**Task directions:**
Please output each entry in the material beneath exactly as shown.

**Information provided:**

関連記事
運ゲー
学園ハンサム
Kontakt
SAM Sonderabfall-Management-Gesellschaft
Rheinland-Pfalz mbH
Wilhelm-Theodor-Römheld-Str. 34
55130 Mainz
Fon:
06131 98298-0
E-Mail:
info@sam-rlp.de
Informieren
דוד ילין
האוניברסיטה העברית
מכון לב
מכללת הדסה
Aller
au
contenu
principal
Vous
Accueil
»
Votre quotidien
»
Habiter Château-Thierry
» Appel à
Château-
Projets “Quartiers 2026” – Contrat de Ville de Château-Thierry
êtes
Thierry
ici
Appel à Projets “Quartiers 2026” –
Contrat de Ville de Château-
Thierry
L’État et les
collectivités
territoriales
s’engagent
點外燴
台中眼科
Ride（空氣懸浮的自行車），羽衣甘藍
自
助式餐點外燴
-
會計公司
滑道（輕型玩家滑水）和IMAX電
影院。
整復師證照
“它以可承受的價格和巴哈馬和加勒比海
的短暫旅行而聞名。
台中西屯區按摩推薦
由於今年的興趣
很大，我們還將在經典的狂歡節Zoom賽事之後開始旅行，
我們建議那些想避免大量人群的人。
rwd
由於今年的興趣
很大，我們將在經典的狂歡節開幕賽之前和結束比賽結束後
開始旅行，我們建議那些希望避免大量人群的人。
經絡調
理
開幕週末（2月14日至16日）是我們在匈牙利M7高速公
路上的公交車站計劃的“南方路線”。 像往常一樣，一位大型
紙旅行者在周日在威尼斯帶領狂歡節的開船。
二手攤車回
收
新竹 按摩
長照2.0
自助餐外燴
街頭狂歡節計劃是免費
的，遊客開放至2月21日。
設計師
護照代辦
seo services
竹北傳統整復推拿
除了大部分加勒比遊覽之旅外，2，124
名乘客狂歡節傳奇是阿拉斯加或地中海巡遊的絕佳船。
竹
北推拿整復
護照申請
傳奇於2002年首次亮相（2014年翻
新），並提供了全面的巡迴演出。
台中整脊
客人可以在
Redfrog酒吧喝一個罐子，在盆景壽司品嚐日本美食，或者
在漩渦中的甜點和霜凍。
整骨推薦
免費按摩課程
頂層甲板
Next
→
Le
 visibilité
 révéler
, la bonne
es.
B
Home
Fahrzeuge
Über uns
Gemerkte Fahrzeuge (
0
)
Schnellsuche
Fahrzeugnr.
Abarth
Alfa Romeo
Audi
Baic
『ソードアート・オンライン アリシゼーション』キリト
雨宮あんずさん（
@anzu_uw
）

**Solution:**
関連記事
運ゲー
学園ハンサム
Kontakt
SAM Sonderabfall-Management-Gesellschaft
Rheinland-Pfalz mbH
Wilhelm-Theodor-Römheld-Str. 34
55130 Mainz
Fon:
06131 98298-0
E-Mail:
info@sam-rlp.de
Informieren
דוד ילין
האוניברסיטה העברית
מכון לב
מכללת הדסה
Aller
au
contenu
principal
Vous
Accueil
»
Votre quotidien
»
Habiter Château-Thierry
» Appel à
Château-
Projets “Quartiers 2026” – Contrat de Ville de Château-Thierry
êtes
Thierry
ici
Appel à Projets “Quartiers 2026” –
Contrat de Ville de Château-
Thierry
L’État et les
collectivités
territoriales
s’engagent
點外燴
台中眼科
Ride（空氣懸浮的自行車），羽衣甘藍
自
助式餐點外燴
-
會計公司
滑道（輕型玩家滑水）和IMAX電
影院。
整復師證照
“它以可承受的價格和巴哈馬和加勒比海
的短暫旅行而聞名。
台中西屯區按摩推薦
由於今年的興趣
很大，我們還將在經典的狂歡節Zoom賽事之後開始旅行，
我們建議那些想避免大量人群的人。
rwd
由於今年的興趣
很大，我們將在經典的狂歡節開幕賽之前和結束比賽結束後
開始旅行，我們建議那些希望避免大量人群的人。
經絡調
理
開幕週末（2月14日至16日）是我們在匈牙利M7高速公
路上的公交車站計劃的“南方路線”。 像往常一樣，一位大型
紙旅行者在周日在威尼斯帶領狂歡節的開船。
二手攤車回
收
新竹 按摩
長照2.0
自助餐外燴
街頭狂歡節計劃是免費
的，遊客開放至2月21日。
設計師
護照代辦
seo services
竹北傳統整復推拿
除了大部分加勒比遊覽之旅外，2，124
名乘客狂歡節傳奇是阿拉斯加或地中海巡遊的絕佳船。
竹
北推拿整復
護照申請
傳奇於2002年首次亮相（2014年翻
新），並提供了全面的巡迴演出。
台中整脊
客人可以在
Redfrog酒吧喝一個罐子，在盆景壽司品嚐日本美食，或者
在漩渦中的甜點和霜凍。
整骨推薦
免費按摩課程
頂層甲板
Next
→
Le
 visibilité
 révéler
, la bonne
es.
B
Home
Fahrzeuge
Über uns
Gemerkte Fahrzeuge (
0
)
Schnellsuche
Fahrzeugnr.
Abarth
Alfa Romeo
Audi
Baic
『ソードアート・オンライン アリシゼーション』キリト
雨宮あんずさん（
@anzu_uw
）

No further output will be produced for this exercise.